* [Data section]:
◇ ◇ ◇

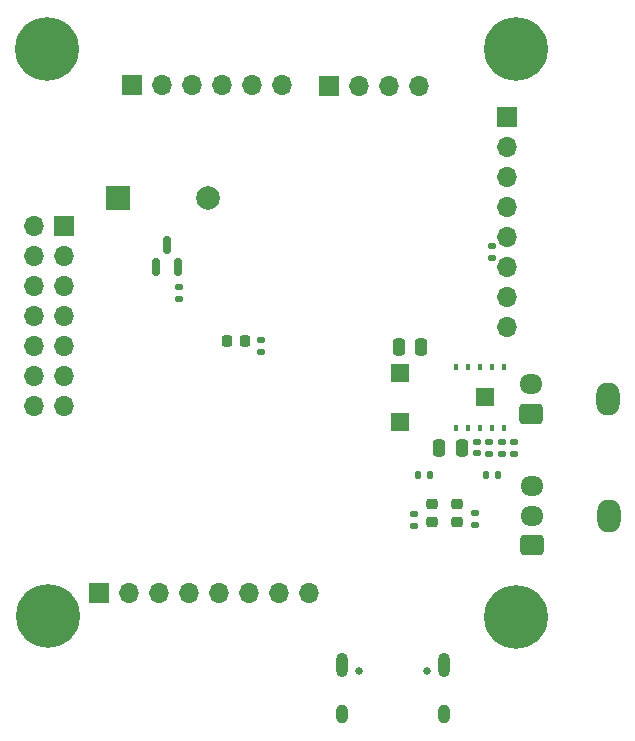
<source format=gbr>
%TF.GenerationSoftware,KiCad,Pcbnew,9.0.0-9.0.0-2~ubuntu22.04.1*%
%TF.CreationDate,2025-03-23T14:57:04+01:00*%
%TF.ProjectId,PCB_Module_Payement,5043425f-4d6f-4647-956c-655f50617965,rev?*%
%TF.SameCoordinates,Original*%
%TF.FileFunction,Soldermask,Bot*%
%TF.FilePolarity,Negative*%
%FSLAX46Y46*%
G04 Gerber Fmt 4.6, Leading zero omitted, Abs format (unit mm)*
G04 Created by KiCad (PCBNEW 9.0.0-9.0.0-2~ubuntu22.04.1) date 2025-03-23 14:57:04*
%MOMM*%
%LPD*%
G01*
G04 APERTURE LIST*
G04 Aperture macros list*
%AMRoundRect*
0 Rectangle with rounded corners*
0 $1 Rounding radius*
0 $2 $3 $4 $5 $6 $7 $8 $9 X,Y pos of 4 corners*
0 Add a 4 corners polygon primitive as box body*
4,1,4,$2,$3,$4,$5,$6,$7,$8,$9,$2,$3,0*
0 Add four circle primitives for the rounded corners*
1,1,$1+$1,$2,$3*
1,1,$1+$1,$4,$5*
1,1,$1+$1,$6,$7*
1,1,$1+$1,$8,$9*
0 Add four rect primitives between the rounded corners*
20,1,$1+$1,$2,$3,$4,$5,0*
20,1,$1+$1,$4,$5,$6,$7,0*
20,1,$1+$1,$6,$7,$8,$9,0*
20,1,$1+$1,$8,$9,$2,$3,0*%
G04 Aperture macros list end*
%ADD10C,0.650000*%
%ADD11O,1.000000X2.100000*%
%ADD12O,1.000000X1.600000*%
%ADD13O,2.000000X2.800000*%
%ADD14RoundRect,0.250000X0.725000X-0.600000X0.725000X0.600000X-0.725000X0.600000X-0.725000X-0.600000X0*%
%ADD15O,1.950000X1.700000*%
%ADD16R,1.700000X1.700000*%
%ADD17O,1.700000X1.700000*%
%ADD18R,2.000000X2.000000*%
%ADD19C,2.000000*%
%ADD20C,5.400000*%
%ADD21RoundRect,0.135000X-0.185000X0.135000X-0.185000X-0.135000X0.185000X-0.135000X0.185000X0.135000X0*%
%ADD22RoundRect,0.140000X-0.170000X0.140000X-0.170000X-0.140000X0.170000X-0.140000X0.170000X0.140000X0*%
%ADD23RoundRect,0.135000X0.185000X-0.135000X0.185000X0.135000X-0.185000X0.135000X-0.185000X-0.135000X0*%
%ADD24R,0.400000X0.500000*%
%ADD25R,1.500000X1.500000*%
%ADD26RoundRect,0.218750X-0.256250X0.218750X-0.256250X-0.218750X0.256250X-0.218750X0.256250X0.218750X0*%
%ADD27RoundRect,0.250000X-0.250000X-0.475000X0.250000X-0.475000X0.250000X0.475000X-0.250000X0.475000X0*%
%ADD28RoundRect,0.150000X0.150000X-0.587500X0.150000X0.587500X-0.150000X0.587500X-0.150000X-0.587500X0*%
%ADD29RoundRect,0.135000X0.135000X0.185000X-0.135000X0.185000X-0.135000X-0.185000X0.135000X-0.185000X0*%
%ADD30RoundRect,0.218750X-0.218750X-0.256250X0.218750X-0.256250X0.218750X0.256250X-0.218750X0.256250X0*%
%ADD31RoundRect,0.250000X0.250000X0.475000X-0.250000X0.475000X-0.250000X-0.475000X0.250000X-0.475000X0*%
G04 APERTURE END LIST*
D10*
%TO.C,J8*%
X165430000Y-126795000D03*
X171210000Y-126795000D03*
D11*
X164000000Y-126265000D03*
D12*
X164000000Y-130445000D03*
D11*
X172640000Y-126265000D03*
D12*
X172640000Y-130445000D03*
%TD*%
D13*
%TO.C,J7*%
X186500000Y-103800000D03*
D14*
X180000000Y-105050000D03*
D15*
X180000000Y-102550000D03*
%TD*%
D16*
%TO.C,J3*%
X177945000Y-79925000D03*
D17*
X177945000Y-82465000D03*
X177945000Y-85005000D03*
X177945000Y-87545000D03*
X177945000Y-90085000D03*
X177945000Y-92625000D03*
X177945000Y-95165000D03*
X177945000Y-97705000D03*
%TD*%
D18*
%TO.C,BZ1*%
X145050000Y-86750000D03*
D19*
X152650000Y-86750000D03*
%TD*%
D16*
%TO.C,J6*%
X162890000Y-77250000D03*
D17*
X165430000Y-77250000D03*
X167970000Y-77250000D03*
X170510000Y-77250000D03*
%TD*%
D20*
%TO.C,H3*%
X178700000Y-122200000D03*
%TD*%
%TO.C,H4*%
X139050000Y-122150000D03*
%TD*%
%TO.C,H2*%
X178700000Y-74150000D03*
%TD*%
%TO.C,H1*%
X139000000Y-74150000D03*
%TD*%
D13*
%TO.C,J_Switch1*%
X186550000Y-113650000D03*
D14*
X180050000Y-116150000D03*
D15*
X180050000Y-113650000D03*
X180050000Y-111150000D03*
%TD*%
D16*
%TO.C,J4*%
X146230000Y-77175000D03*
D17*
X148770000Y-77175000D03*
X151310000Y-77175000D03*
X153850000Y-77175000D03*
X156390000Y-77175000D03*
X158930000Y-77175000D03*
%TD*%
D21*
%TO.C,R15*%
X170100000Y-113490000D03*
X170100000Y-114510000D03*
%TD*%
D22*
%TO.C,C19*%
X176700000Y-90870000D03*
X176700000Y-91830000D03*
%TD*%
D23*
%TO.C,R4*%
X177500000Y-108460000D03*
X177500000Y-107440000D03*
%TD*%
%TO.C,R13*%
X157150000Y-99820000D03*
X157150000Y-98800000D03*
%TD*%
D24*
%TO.C,U3*%
X177650000Y-106250000D03*
X176650000Y-106250000D03*
X175650000Y-106250000D03*
X174650000Y-106250000D03*
X173650000Y-106250000D03*
D25*
X168900000Y-105750000D03*
X168900000Y-101550000D03*
D24*
X173650000Y-101050000D03*
X174650000Y-101050000D03*
X175650000Y-101050000D03*
X176650000Y-101050000D03*
X177650000Y-101050000D03*
D25*
X176050000Y-103650000D03*
%TD*%
D26*
%TO.C,D3*%
X171600000Y-112662500D03*
X171600000Y-114237500D03*
%TD*%
D23*
%TO.C,R8*%
X150200000Y-95360000D03*
X150200000Y-94340000D03*
%TD*%
D21*
%TO.C,R5*%
X176450000Y-107440000D03*
X176450000Y-108460000D03*
%TD*%
D27*
%TO.C,C3*%
X168800000Y-99350000D03*
X170700000Y-99350000D03*
%TD*%
D28*
%TO.C,Q2*%
X150100000Y-92600000D03*
X148200000Y-92600000D03*
X149150000Y-90725000D03*
%TD*%
D29*
%TO.C,R10*%
X171460000Y-110250000D03*
X170440000Y-110250000D03*
%TD*%
D16*
%TO.C,J1*%
X140450000Y-89175000D03*
D17*
X137910000Y-89175000D03*
X140450000Y-91715000D03*
X137910000Y-91715000D03*
X140450000Y-94255000D03*
X137910000Y-94255000D03*
X140450000Y-96795000D03*
X137910000Y-96795000D03*
X140450000Y-99335000D03*
X137910000Y-99335000D03*
X140450000Y-101875000D03*
X137910000Y-101875000D03*
X140450000Y-104415000D03*
X137910000Y-104415000D03*
%TD*%
D16*
%TO.C,J5*%
X143410000Y-120195000D03*
D17*
X145950000Y-120195000D03*
X148490000Y-120195000D03*
X151030000Y-120195000D03*
X153570000Y-120195000D03*
X156110000Y-120195000D03*
X158650000Y-120195000D03*
X161190000Y-120195000D03*
%TD*%
D30*
%TO.C,D1*%
X154212500Y-98850000D03*
X155787500Y-98850000D03*
%TD*%
D21*
%TO.C,R3*%
X178550000Y-107440000D03*
X178550000Y-108460000D03*
%TD*%
D29*
%TO.C,R2*%
X177160000Y-110250000D03*
X176140000Y-110250000D03*
%TD*%
D31*
%TO.C,C1*%
X174100000Y-107950000D03*
X172200000Y-107950000D03*
%TD*%
D21*
%TO.C,R21*%
X175200000Y-113440000D03*
X175200000Y-114460000D03*
%TD*%
D26*
%TO.C,D4*%
X173750000Y-112662500D03*
X173750000Y-114237500D03*
%TD*%
D22*
%TO.C,C2*%
X175400000Y-107420000D03*
X175400000Y-108380000D03*
%TD*%
M02*

</source>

◇ ◇ ◇

* [What is required]: Taking the line that contains "X171600000Y-112662500D03*" as the first, reproduce every line through the end of the entries exactly.

* [Solution for this exercise]:
X171600000Y-112662500D03*
X171600000Y-114237500D03*
%TD*%
D23*
%TO.C,R8*%
X150200000Y-95360000D03*
X150200000Y-94340000D03*
%TD*%
D21*
%TO.C,R5*%
X176450000Y-107440000D03*
X176450000Y-108460000D03*
%TD*%
D27*
%TO.C,C3*%
X168800000Y-99350000D03*
X170700000Y-99350000D03*
%TD*%
D28*
%TO.C,Q2*%
X150100000Y-92600000D03*
X148200000Y-92600000D03*
X149150000Y-90725000D03*
%TD*%
D29*
%TO.C,R10*%
X171460000Y-110250000D03*
X170440000Y-110250000D03*
%TD*%
D16*
%TO.C,J1*%
X140450000Y-89175000D03*
D17*
X137910000Y-89175000D03*
X140450000Y-91715000D03*
X137910000Y-91715000D03*
X140450000Y-94255000D03*
X137910000Y-94255000D03*
X140450000Y-96795000D03*
X137910000Y-96795000D03*
X140450000Y-99335000D03*
X137910000Y-99335000D03*
X140450000Y-101875000D03*
X137910000Y-101875000D03*
X140450000Y-104415000D03*
X137910000Y-104415000D03*
%TD*%
D16*
%TO.C,J5*%
X143410000Y-120195000D03*
D17*
X145950000Y-120195000D03*
X148490000Y-120195000D03*
X151030000Y-120195000D03*
X153570000Y-120195000D03*
X156110000Y-120195000D03*
X158650000Y-120195000D03*
X161190000Y-120195000D03*
%TD*%
D30*
%TO.C,D1*%
X154212500Y-98850000D03*
X155787500Y-98850000D03*
%TD*%
D21*
%TO.C,R3*%
X178550000Y-107440000D03*
X178550000Y-108460000D03*
%TD*%
D29*
%TO.C,R2*%
X177160000Y-110250000D03*
X176140000Y-110250000D03*
%TD*%
D31*
%TO.C,C1*%
X174100000Y-107950000D03*
X172200000Y-107950000D03*
%TD*%
D21*
%TO.C,R21*%
X175200000Y-113440000D03*
X175200000Y-114460000D03*
%TD*%
D26*
%TO.C,D4*%
X173750000Y-112662500D03*
X173750000Y-114237500D03*
%TD*%
D22*
%TO.C,C2*%
X175400000Y-107420000D03*
X175400000Y-108380000D03*
%TD*%
M02*

</source>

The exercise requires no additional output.